I'm a FTE by day, hobbyist gamedev by night and some of the best advice I got when learning how to do basic pixel art was to start with a small palette and work your way up.

Working at 16x16 _only_ has greatly increased by skill since I have to be creative and work around the size limitations. Additionally, a small color palette does the same, but I'm not there yet..

> Because I knew that I was, by nature, limited in my sprites, it helped me releasing my inhibitions and drawing as if I was a 5 years-old boy proud of his drawings.
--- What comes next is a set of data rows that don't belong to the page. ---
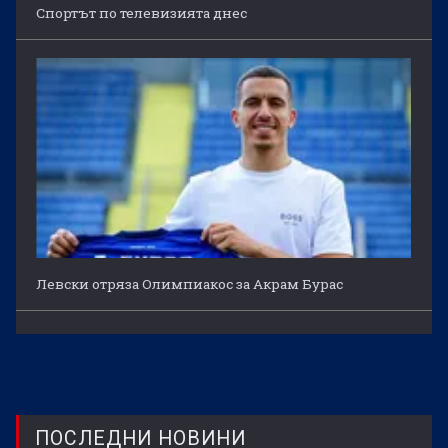
Спортът по телевизията днес
Левски отряза Олимпиакос за Акрам Бурас
ПОСЛЕДНИ НОВИНИ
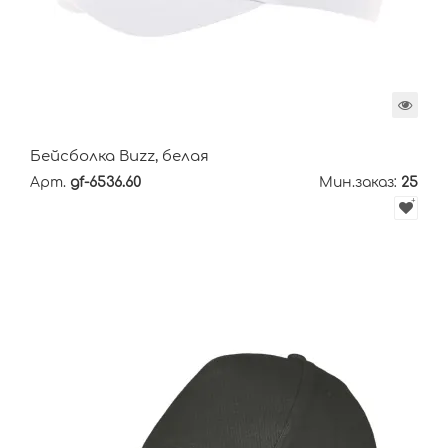
Бейсболка Buzz, белая
Арт.
gf-6536.60
Мин.заказ:
25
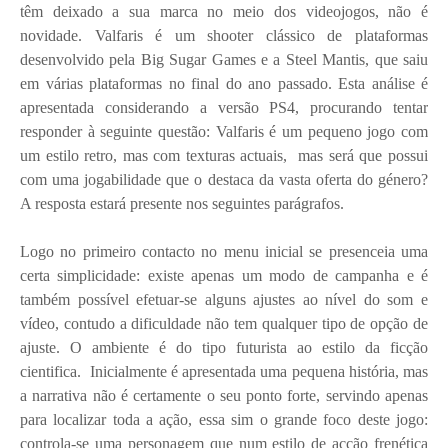
têm deixado a sua marca no meio dos videojogos, não é
novidade. Valfaris é um shooter clássico de plataformas
desenvolvido pela Big Sugar Games e a Steel Mantis, que saiu
em várias plataformas no final do ano passado. Esta análise é
apresentada considerando a versão PS4, procurando tentar
responder à seguinte questão: Valfaris é um pequeno jogo com
um estilo retro, mas com texturas actuais,
mas será que possui
com uma jogabilidade que o destaca da vasta oferta do género?
A resposta estará presente nos seguintes parágrafos.
Logo no primeiro contacto no menu inicial se presenceia uma
certa simplicidade: existe apenas um modo de campanha e é
também possível efetuar-se alguns ajustes ao nível do som e
vídeo, contudo a dificuldade não tem qualquer tipo de opção de
ajuste. O ambiente é do tipo futurista ao estilo da ficção
cientifica. Inicialmente é apresentada uma pequena história, mas
a narrativa não é certamente o seu ponto forte, servindo apenas
para localizar toda a ação, essa sim o grande foco deste jogo:
controla-se uma personagem que num estilo de acção frenética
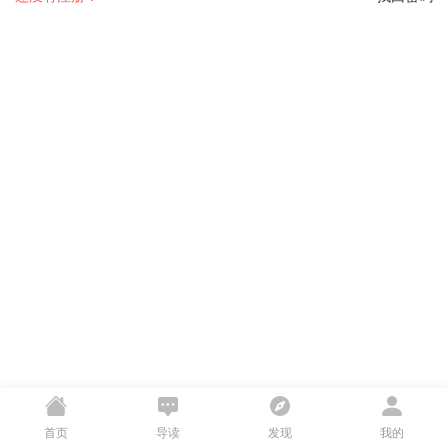
首页
导读
发现
我的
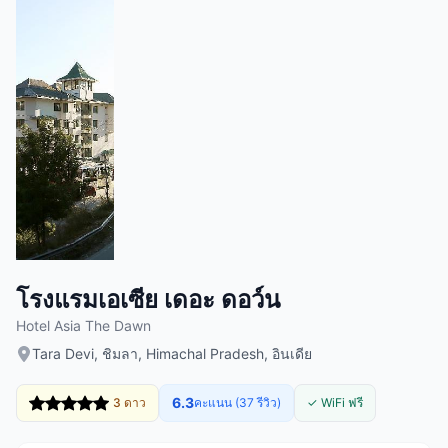
โรงแรมเอเซีย เดอะ ดอว์น
Hotel Asia The Dawn
Tara Devi, ชิมลา, Himachal Pradesh, อินเดีย
6.3
3 ดาว
คะแนน (37 รีวิว)
✓ WiFi ฟรี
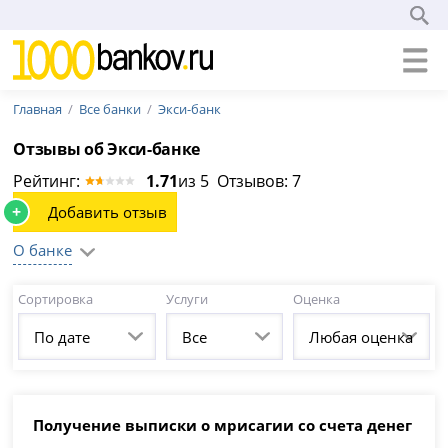
Главная
Все банки
Экси-банк
Отзывы об Экси-банке
Рейтинг:
1.71
из 5 Отзывов: 7
+
Добавить отзыв
О банке
Сортировка
Услуги
Оценка
По дате
Все
Любая оценка
Получение выписки о мрисагии со счета денег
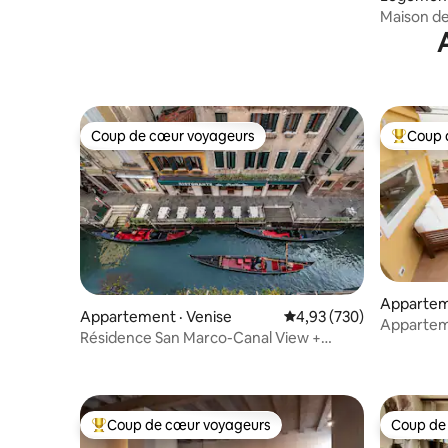
Maison de
Coup de cœur voyageurs
Coup 
Coup de cœur voyageurs
Coup de 
Appartement · Ses
Appartement · Venise
Note moyenne de 4,93 
4,93 (730)
ello
Appartem
Résidence San Marco-Canal View +
Terrasse privée
Coup de cœur voyageurs
Coup de
Coup de cœur voyageurs parmi les plus aimés
Coup de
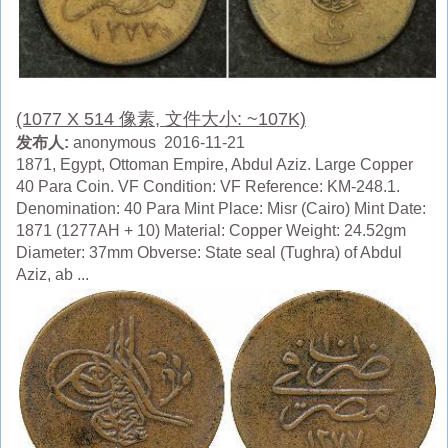
(1077 X 514 像素, 文件大小: ~107K)
发布人:
anonymous 2016-11-21
1871, Egypt, Ottoman Empire, Abdul Aziz. Large Copper
40 Para Coin. VF Condition: VF Reference: KM-248.1.
Denomination: 40 Para Mint Place: Misr (Cairo) Mint Date:
1871 (1277AH + 10) Material: Copper Weight: 24.52gm
Diameter: 37mm Obverse: State seal (Tughra) of Abdul
Aziz, ab ...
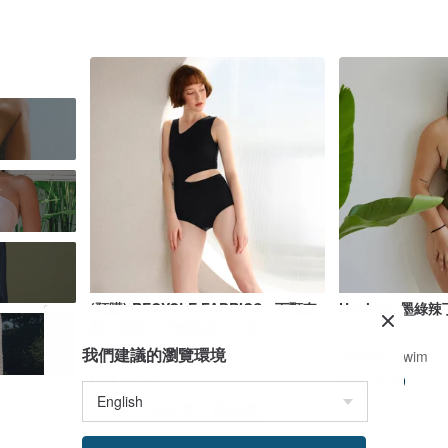
(預購) RECYCLE FABRICS - 下顎套
Haolang 墨綠
裝 - 黑色/一件式泳衣 026BLCK
我們建議的瀏覽環境
Bullet by Army of Interns
Haolang swim
US$ 68.09
US$ 79.29
可客製
綠色友善
獨家販售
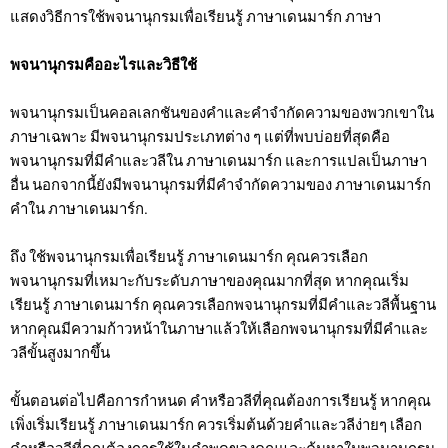
แสดงวิธีการใช้พจนานุกรมเพื่อเรียนรู้ ภาษาเดนมาร์ก ภาษา
พจนานุกรมคืออะไรและวิธีใช้
พจนานุกรมเป็นคอลเลกชันของคำและคำจำกัดความของพวกเขาใน
ภาษาเฉพาะ มีพจนานุกรมประเภทต่าง ๆ แต่ที่พบบ่อยที่สุดคือ
พจนานุกรมที่มีคำและวลีใน ภาษาเดนมาร์ก และการแปลเป็นภาษา
อื่น นอกจากนี้ยังมีพจนานุกรมที่มีคำจำกัดความของ ภาษาเดนมาร์ก
คำใน ภาษาเดนมาร์ก.
ถึง ใช้พจนานุกรมเพื่อเรียนรู้ ภาษาเดนมาร์ก คุณควรเลือก
พจนานุกรมที่เหมาะกับระดับภาษาของคุณมากที่สุด หากคุณเริ่ม
เรียนรู้ ภาษาเดนมาร์ก คุณควรเลือกพจนานุกรมที่มีคำและวลีพื้นฐาน
หากคุณมีความก้าวหน้าในภาษาแล้วให้เลือกพจนานุกรมที่มีคำและ
วลีขั้นสูงมากขึ้น
ขั้นตอนต่อไปคือการกำหนด คำหรือวลีที่คุณต้องการเรียนรู้ หากคุณ
เพิ่งเริ่มเรียนรู้ ภาษาเดนมาร์ก ควรเริ่มต้นด้วยคำและวลีง่ายๆ เลือก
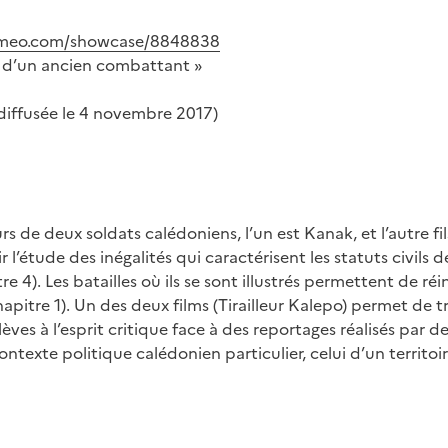
vimeo.com/showcase/8848838
it d’un ancien combattant »
(diffusée le 4 novembre 2017)
 de deux soldats calédoniens, l’un est Kanak, et l’autre fil
l’étude des inégalités qui caractérisent les statuts civils d
4). Les batailles où ils se sont illustrés permettent de réin
itre 1). Un des deux films (Tirailleur Kalepo) permet de tr
lèves à l’esprit critique face à des reportages réalisés par d
texte politique calédonien particulier, celui d’un territoir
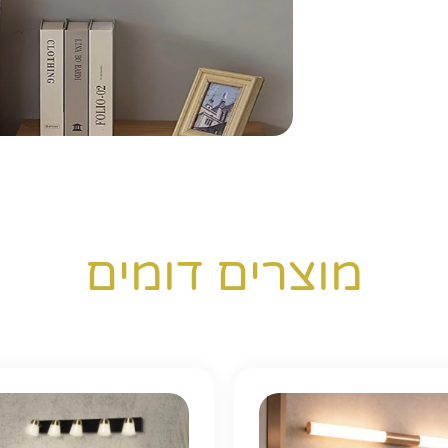
מוצרים דומים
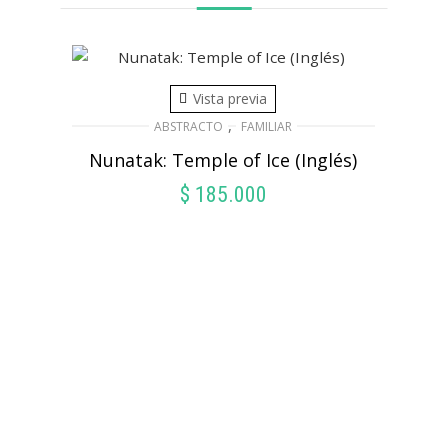
Vista previa
,
ABSTRACTO
FAMILIAR
Nunatak: Temple of Ice (Inglés)
$
185.000
AÑADIR AL CARRITO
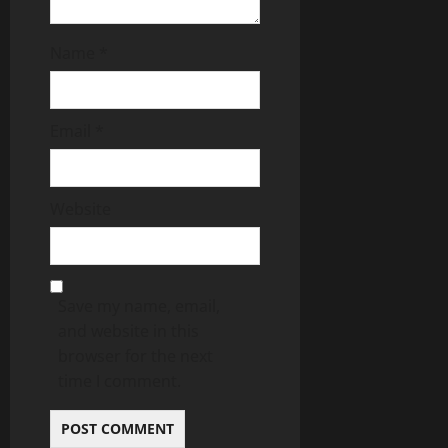
Name
*
Email
*
Website
Save my name, email,
and website in this
browser for the next
time I comment.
That's a great achievement. "It took me four years to paint like Raphael, but a lifetime to paint like a child." (Picasso)

My favorite quirk of Pico-8 is that the games "cartridges" are image files. As a result, they're easy to share on social media and it's visually interesting to do so.
I just started on my journey to create my first game with PICO-8. Fred is an absolute genius and is unmissable if you frequent the BBS (Bulletin Board system, PICO-8's official forum)
Two fun facts about Pico-8:

* Pico-8 "cartridges" are PNG images with the source code hidden inside the low-order bits using steganography. If you see a picture of the cartridge that picture is also the game! https://pico-8.fandom.com/wiki/P8PNGFileFormat

* The main limit on how large the program can be is the number of tokens. An earlier version just had a character limit but that encouraged the game developers to use unreadable minified code with terrible variable names.